GIVEN INSTRUCTION
Express the lines between the one holding "pose: elev=215.6 azim=175.8" and the one holding "Dot at: (88, 212)", inclusive, as a Markdown table with a Row column numbering each entry and a Line column giving the line itself. Skip any blank lines.

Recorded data
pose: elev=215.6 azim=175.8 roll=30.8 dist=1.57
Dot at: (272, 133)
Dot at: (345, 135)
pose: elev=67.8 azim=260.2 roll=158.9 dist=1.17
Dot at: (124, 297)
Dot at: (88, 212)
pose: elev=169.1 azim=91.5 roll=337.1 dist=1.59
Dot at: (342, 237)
--
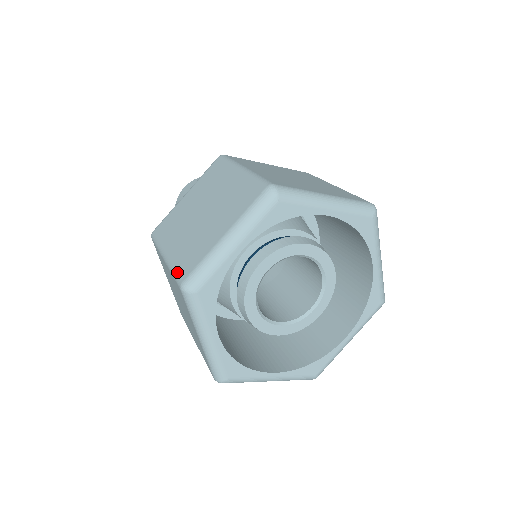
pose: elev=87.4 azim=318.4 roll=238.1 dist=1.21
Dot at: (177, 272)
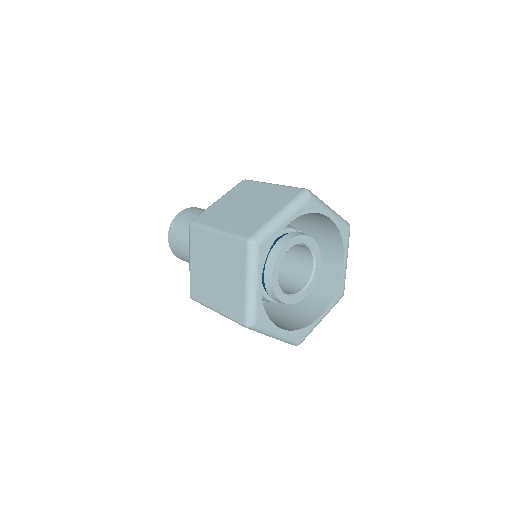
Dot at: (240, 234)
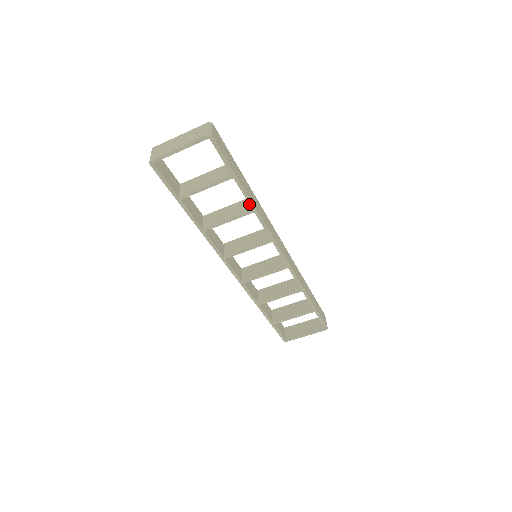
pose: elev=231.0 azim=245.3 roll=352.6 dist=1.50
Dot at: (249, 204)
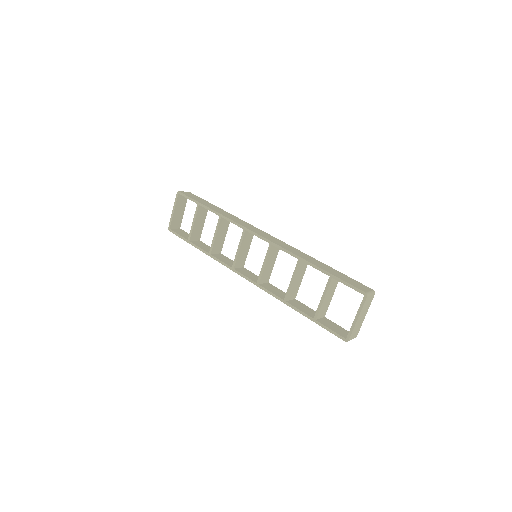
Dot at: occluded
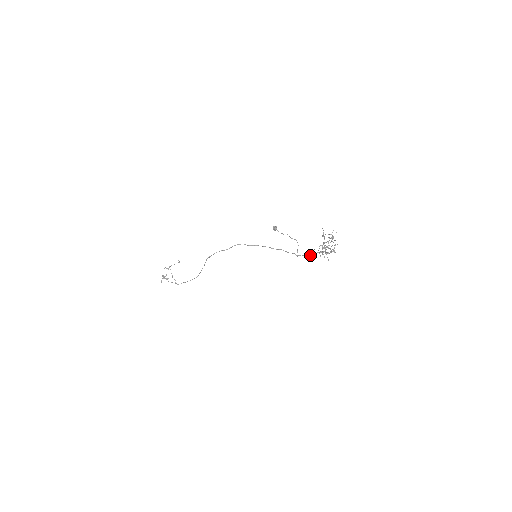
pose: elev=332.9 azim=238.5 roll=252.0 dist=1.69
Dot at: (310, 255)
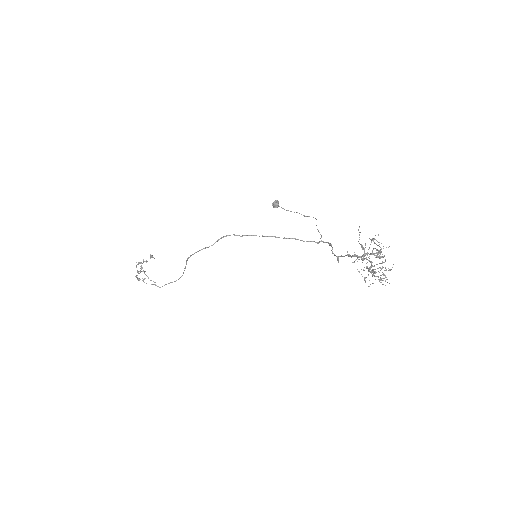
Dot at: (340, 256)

RESPONSE
| Row | Line |
|---|---|
| 1 | pose: elev=215.6 azim=175.8 roll=30.8 dist=1.57 |
| 2 | Dot at: (272, 133) |
| 3 | Dot at: (345, 135) |
| 4 | pose: elev=67.8 azim=260.2 roll=158.9 dist=1.17 |
| 5 | Dot at: (124, 297) |
| 6 | Dot at: (88, 212) |